American Catholic Saint of the Day

This information is for Catholics only. It must not be divulged to non-Catholics. The less they know about our rituals and code words, the better off they are.

AMEN:  The only part of a prayer that everyone knows.

BULLETIN: Your receipt for attending Mass.

CHOIR: A group of people whose singing allows the rest of the Parish to lip-sync.

HOLY WATER: A liquid whose chemical formula is H2OLY.

HYMN: A song of praise usually sung in a key three octaves higher than that of the congregation's range.

RECESSIONAL HYMN: The last song at Mass often sung a little more quietly, since most of the people have already left.

INCENSE: Holy Smoke!

JESUITS: An order of priests known for their ability to find colleges with good basketball teams.
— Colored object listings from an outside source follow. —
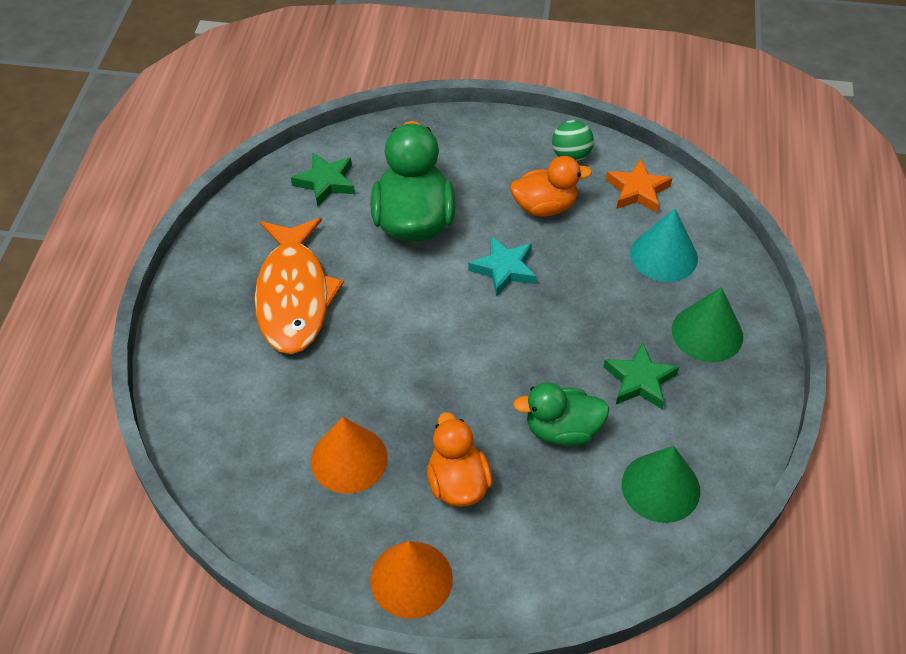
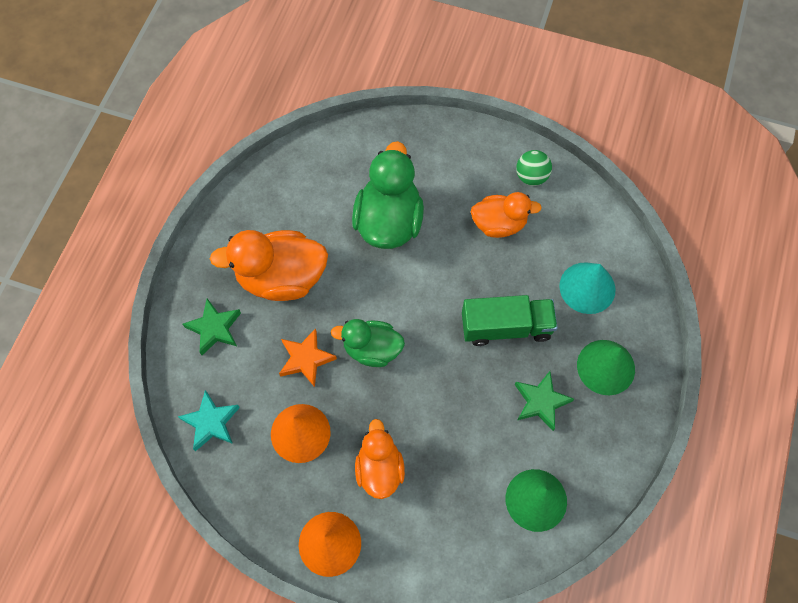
camera: 10 degrees right, 15 degrees up
(294, 296) = (281, 278): orange fish -> orange duck
(325, 182) = (324, 172): green star -> green star (214, 328)
(504, 269) = (453, 279): turquoise star -> turquoise star (211, 422)
(562, 430) = (469, 436): green duck -> green duck (372, 349)
(578, 309) = (506, 327): none -> green truck
(637, 190) = (580, 220): orange star -> orange star (306, 359)

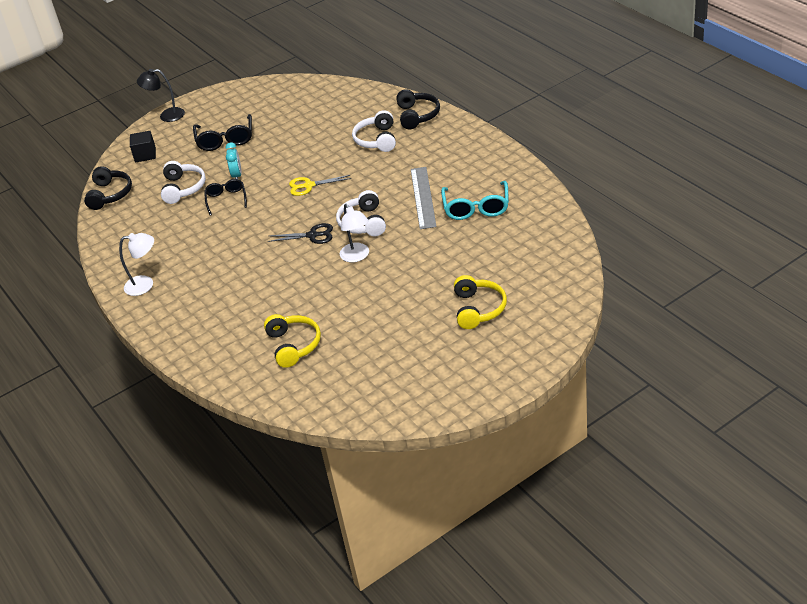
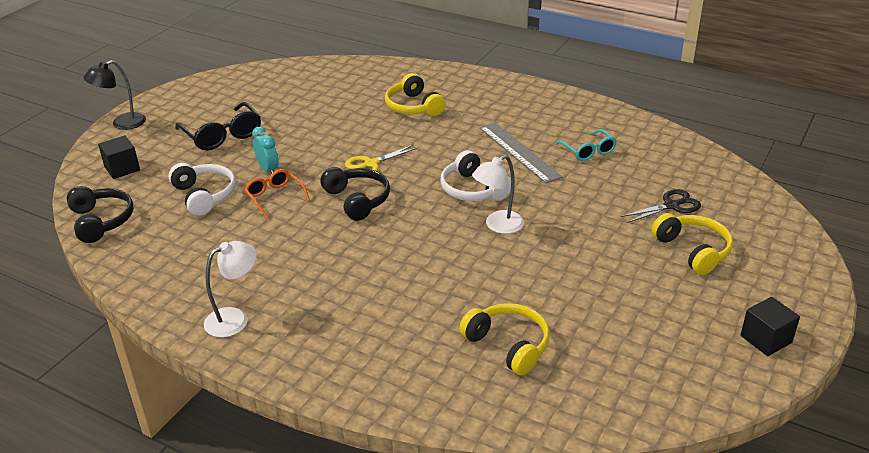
camera: 30 degrees left, 5 degrees down
(226, 199) = (274, 197): black glasses -> orange glasses
(312, 235) = (421, 214): black scissors -> black scissors (671, 205)
(357, 256) = (498, 226): white lamp -> white lamp turned 105 degrees clockwise
(377, 140) = (413, 107): white headphones -> yellow headphones
(417, 115) = (439, 78): black headphones -> black headphones (357, 200)
(466, 386) = (766, 339): none -> black cube
(476, 208) = (588, 151): turquoise glasses -> turquoise glasses, size x0.65

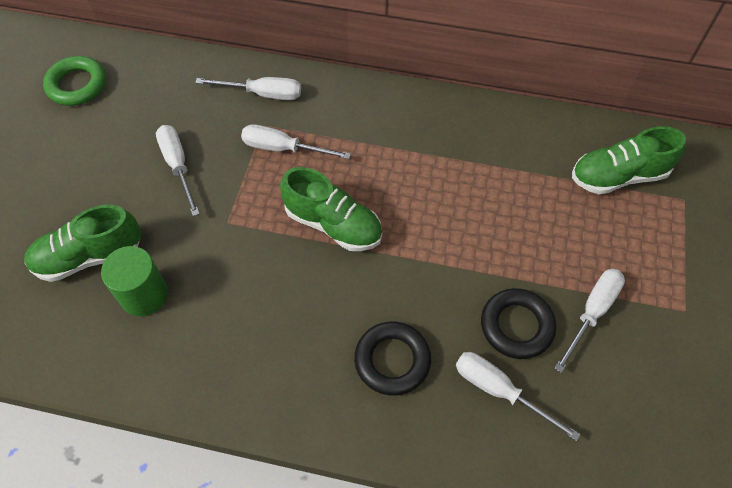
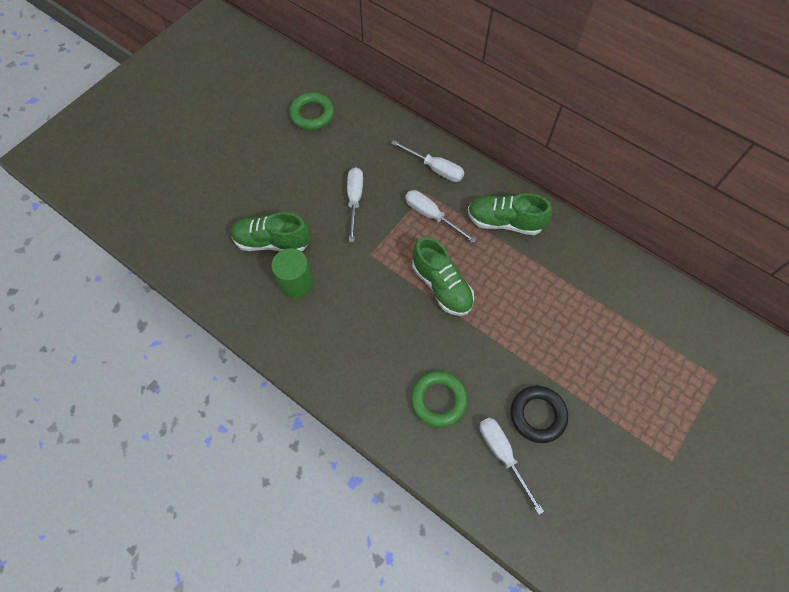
camera: 25 degrees right, 5 degrees up
(392, 360) = (438, 400): black ring -> green ring
(592, 313) = (598, 430): white screwdriver -> none
(618, 176) = (673, 337): green shoe -> green shoe (504, 222)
JONAH: The original "Jaws" story.

JUSTICE:  When kids have kids of their own.

KYRIE ELEISON: The only Greek words most Catholics can recognize besides gyros & baklava.

MAGI:  The most famous trio to attend a baby shower.

MANGER: Where Mary gave birth to Jesus because Joseph wasn't covered by an HMO. (The Bible's way of showing us that holiday travel has always been rough.)

PEW: A medieval torture device still found in Catholic churches.

PROCESSION: The ceremonial formation at the beginning of Mass, consisting of altar servers, the celebrant, and late parishioners looking for seats.

RECESSIONAL: The ceremonial procession at the conclusion of Mass led by parishioners trying to beat the crowd to the parking lot.

RELICS: People who've gone to Mass for so long, they actually know when to sit, kneel, and stand.

TEN COMMANDMENTS: The most important Top Ten list not given by David Letterman.

USHERS: The only people in the parish who don't know the seating capacity of a pew.